PROBLEM DESCRIPTION:
Reproduce the source text of the following records verbatim, omitting the pictures.

◇ ◇ ◇ ◇ ◇

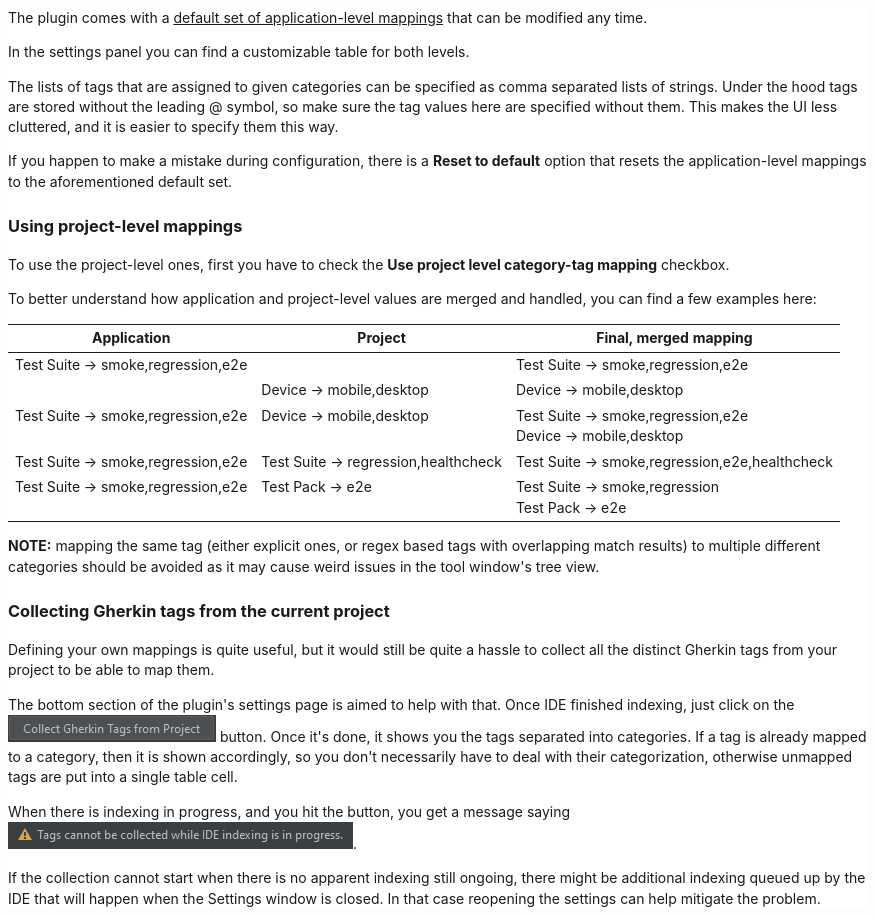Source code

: The plugin comes with a [default set of application-level mappings](src/main/resources/mapping/default_app_level_mappings.properties) that can be modified any time.

In the settings panel you can find a customizable table for both levels.

The lists of tags that are assigned to given categories can be specified as comma separated lists of strings. Under the hood
tags are stored without the leading @ symbol, so make sure the tag values here are specified without them. This makes
the UI less cluttered, and it is easier to specify them this way.

If you happen to make a mistake during configuration, there is a **Reset to default** option that resets the application-level mappings to the aforementioned default set.

### Using project-level mappings

To use the project-level ones, first you have to check the **Use project level category-tag mapping** checkbox.

To better understand how application and project-level values are merged and handled, you can find a few examples here:

| Application                        | Project                              | Final, merged mapping                                          |
|------------------------------------|--------------------------------------|----------------------------------------------------------------|
| Test Suite -> smoke,regression,e2e |                                      | Test Suite -> smoke,regression,e2e                             |
|                                    | Device -> mobile,desktop             | Device -> mobile,desktop                                       |
| Test Suite -> smoke,regression,e2e | Device -> mobile,desktop             | Test Suite -> smoke,regression,e2e<br>Device -> mobile,desktop |
| Test Suite -> smoke,regression,e2e | Test Suite -> regression,healthcheck | Test Suite -> smoke,regression,e2e,healthcheck                 |
| Test Suite -> smoke,regression,e2e | Test Pack -> e2e                     | Test Suite -> smoke,regression<br>Test Pack -> e2e             |

**NOTE:** mapping the same tag (either explicit ones, or regex based tags with overlapping match results) to multiple different categories
should be avoided as it may cause weird issues in the tool window's tree view.

### Collecting Gherkin tags from the current project

Defining your own mappings is quite useful, but it would still be quite a hassle to collect all the distinct Gherkin tags from your project
to be able to map them.

The bottom section of the plugin's settings page is aimed to help with that. Once IDE finished indexing, just click on the ![collect_tags_from_project](assets/collect_tags_from_project_button.PNG) button. Once it's done, it shows you the tags separated into categories.
If a tag is already mapped to a category, then it is shown accordingly, so you don't necessarily have to deal with their categorization, otherwise unmapped tags are put into
a single table cell.

When there is indexing in progress, and you hit the button, you get a message saying ![tags_cant_be_collected](assets/tags_cant_be_collected_during_indexing.PNG).

If the collection cannot start when there is no apparent indexing still ongoing, there might be additional indexing queued up by the IDE that will happen when the Settings window is closed. In that case reopening the settings can help mitigate the problem.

◇ ◇ ◇ ◇ ◇

RESPONSE TO THIS TASK:
Source code

: The plugin comes with a [default set of application-level mappings](src/main/resources/mapping/default_app_level_mappings.properties) that can be modified any time.

In the settings panel you can find a customizable table for both levels.

The lists of tags that are assigned to given categories can be specified as comma separated lists of strings. Under the hood
tags are stored without the leading @ symbol, so make sure the tag values here are specified without them. This makes
the UI less cluttered, and it is easier to specify them this way.

If you happen to make a mistake during configuration, there is a **Reset to default** option that resets the application-level mappings to the aforementioned default set.

### Using project-level mappings

To use the project-level ones, first you have to check the **Use project level category-tag mapping** checkbox.

To better understand how application and project-level values are merged and handled, you can find a few examples here:

| Application                        | Project                              | Final, merged mapping                                          |
|------------------------------------|--------------------------------------|----------------------------------------------------------------|
| Test Suite -> smoke,regression,e2e |                                      | Test Suite -> smoke,regression,e2e                             |
|                                    | Device -> mobile,desktop             | Device -> mobile,desktop                                       |
| Test Suite -> smoke,regression,e2e | Device -> mobile,desktop             | Test Suite -> smoke,regression,e2e<br>Device -> mobile,desktop |
| Test Suite -> smoke,regression,e2e | Test Suite -> regression,healthcheck | Test Suite -> smoke,regression,e2e,healthcheck                 |
| Test Suite -> smoke,regression,e2e | Test Pack -> e2e                     | Test Suite -> smoke,regression<br>Test Pack -> e2e             |

**NOTE:** mapping the same tag (either explicit ones, or regex based tags with overlapping match results) to multiple different categories
should be avoided as it may cause weird issues in the tool window's tree view.

### Collecting Gherkin tags from the current project

Defining your own mappings is quite useful, but it would still be quite a hassle to collect all the distinct Gherkin tags from your project
to be able to map them.

The bottom section of the plugin's settings page is aimed to help with that. Once IDE finished indexing, just click on the ![collect_tags_from_project](assets/collect_tags_from_project_button.PNG) button. Once it's done, it shows you the tags separated into categories.
If a tag is already mapped to a category, then it is shown accordingly, so you don't necessarily have to deal with their categorization, otherwise unmapped tags are put into
a single table cell.

When there is indexing in progress, and you hit the button, you get a message saying ![tags_cant_be_collected](assets/tags_cant_be_collected_during_indexing.PNG).

If the collection cannot start when there is no apparent indexing still ongoing, there might be additional indexing queued up by the IDE that will happen when the Settings window is closed. In that case reopening the settings can help mitigate the problem.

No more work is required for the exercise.